I watched the NYT video a few days ago and then mentally toted up how many new products I would need to buy to pull it off every day and decided I didn't have the spare $100 or so. I did try it out with some samples of primer and tinted moisturizer etc. I had lying around and it does give one luminescent skin, but the idea that the face is "naked" is laughable when it requires as many products and as much time in front of the mirror as any heavily made-up look.
ReplyDeleteIt seems possible that one could spend a ton and use a great many products and still emerge looking not-made-up, esp. if most of the products are transparent. (Not the NYT list, which would indeed amount to made-up-looking.) The question really is why.

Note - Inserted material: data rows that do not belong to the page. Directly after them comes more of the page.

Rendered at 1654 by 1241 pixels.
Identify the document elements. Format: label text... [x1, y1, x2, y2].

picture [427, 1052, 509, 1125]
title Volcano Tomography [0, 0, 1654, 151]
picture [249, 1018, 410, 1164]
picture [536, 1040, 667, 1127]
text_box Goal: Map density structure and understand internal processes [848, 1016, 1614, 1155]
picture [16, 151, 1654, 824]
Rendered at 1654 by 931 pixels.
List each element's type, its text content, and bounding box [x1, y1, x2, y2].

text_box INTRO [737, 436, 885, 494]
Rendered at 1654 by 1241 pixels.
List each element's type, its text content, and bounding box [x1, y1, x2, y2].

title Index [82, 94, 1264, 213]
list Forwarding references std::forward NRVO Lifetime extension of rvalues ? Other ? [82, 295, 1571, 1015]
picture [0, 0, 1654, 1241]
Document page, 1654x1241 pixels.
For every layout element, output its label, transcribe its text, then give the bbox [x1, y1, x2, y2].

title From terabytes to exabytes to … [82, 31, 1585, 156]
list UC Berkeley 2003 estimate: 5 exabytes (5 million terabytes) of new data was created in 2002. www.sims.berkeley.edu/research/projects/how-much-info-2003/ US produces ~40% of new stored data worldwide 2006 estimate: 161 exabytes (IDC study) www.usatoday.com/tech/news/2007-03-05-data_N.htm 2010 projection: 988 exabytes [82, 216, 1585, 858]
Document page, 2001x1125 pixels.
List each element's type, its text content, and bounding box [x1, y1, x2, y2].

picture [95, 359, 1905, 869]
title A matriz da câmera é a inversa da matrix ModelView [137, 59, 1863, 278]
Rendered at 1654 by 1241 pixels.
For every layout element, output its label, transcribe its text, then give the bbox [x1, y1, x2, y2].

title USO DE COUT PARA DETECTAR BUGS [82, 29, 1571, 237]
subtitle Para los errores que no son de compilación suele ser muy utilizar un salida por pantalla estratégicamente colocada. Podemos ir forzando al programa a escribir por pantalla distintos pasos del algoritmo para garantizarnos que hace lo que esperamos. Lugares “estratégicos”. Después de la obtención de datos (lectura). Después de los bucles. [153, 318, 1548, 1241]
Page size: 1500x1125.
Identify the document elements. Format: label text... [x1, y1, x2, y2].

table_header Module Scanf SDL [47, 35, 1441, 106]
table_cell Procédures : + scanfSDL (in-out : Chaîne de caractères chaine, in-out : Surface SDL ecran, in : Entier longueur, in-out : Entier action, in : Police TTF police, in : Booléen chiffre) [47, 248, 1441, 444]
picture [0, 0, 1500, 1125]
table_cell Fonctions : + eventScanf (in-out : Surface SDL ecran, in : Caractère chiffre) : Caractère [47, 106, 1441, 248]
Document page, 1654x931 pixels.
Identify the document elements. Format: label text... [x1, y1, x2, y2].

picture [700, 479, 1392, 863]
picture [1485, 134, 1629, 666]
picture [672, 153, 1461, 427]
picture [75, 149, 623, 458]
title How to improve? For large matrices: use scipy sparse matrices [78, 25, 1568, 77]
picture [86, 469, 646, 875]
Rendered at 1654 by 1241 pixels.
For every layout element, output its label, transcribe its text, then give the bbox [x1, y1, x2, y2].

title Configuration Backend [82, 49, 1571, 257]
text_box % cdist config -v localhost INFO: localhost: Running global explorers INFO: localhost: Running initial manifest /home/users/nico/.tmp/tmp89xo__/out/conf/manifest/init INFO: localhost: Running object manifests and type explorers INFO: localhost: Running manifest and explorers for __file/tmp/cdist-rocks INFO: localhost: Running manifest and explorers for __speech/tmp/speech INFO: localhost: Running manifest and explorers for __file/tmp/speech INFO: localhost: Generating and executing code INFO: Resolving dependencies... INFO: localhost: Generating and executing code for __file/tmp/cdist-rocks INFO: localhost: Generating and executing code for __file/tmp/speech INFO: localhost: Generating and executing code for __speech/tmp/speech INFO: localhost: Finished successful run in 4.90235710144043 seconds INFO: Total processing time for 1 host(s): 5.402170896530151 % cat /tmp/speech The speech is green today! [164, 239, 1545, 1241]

Delete"On the one hand, that a bare-faced look should require $16 toner, $40 day cream, $32 primer, $19 lip balm, and a whole lot of makeup is some mix of pathetic and hilarious. On the other, let she who does not require concealer cast the first what's-the-point-of-foundation stone."
ReplyDeleteI think this is pretty simple. I wear concealer. But then I don't claim that I'm going for a "natural" or "bare-faced" look. Bare-faced is bare-faced.
"But then I don't claim that I'm going for a "natural" or "bare-faced" look."
ReplyDeleteThat's the way to do it. Few of us wear absolutely every cosmetics product in existence. There's a temptation to say, 'I wear concealer, that's OK, but foundation, well, that crosses the line,' when it's like, nah, it's all the same. There's no moral superiority to wearing X products rather than X+4.
The video I watched used tinted foundation, primer, foundation, then concealer, then highlighting powder, then facial powder all the to give the appearance of naked skin. Why? It did give a pretty and dewy appearance, though the model had great skin to start with. I tried it on myself, and I felt as though my skin looked more luminous and moisturized than it does without so much layering of sheer product, but I also felt a little washed out by the colorless look.
ReplyDeleteI think there is a subset of women who feel as if color cosmetics look vulgar, but who do have the money to spend on expensive products and who do want to look good in a very specific, very proscribed way, and I can see them spending money on this. My sister lives in New York and will spend $400 on each hair appointment getting the perfect blonde highlights and cut, but I haven't seen her hair out of a bun even once in the last five years. It's a strange mix of Puritanism and hedonism that seems to dictate the minimalist aesthetic.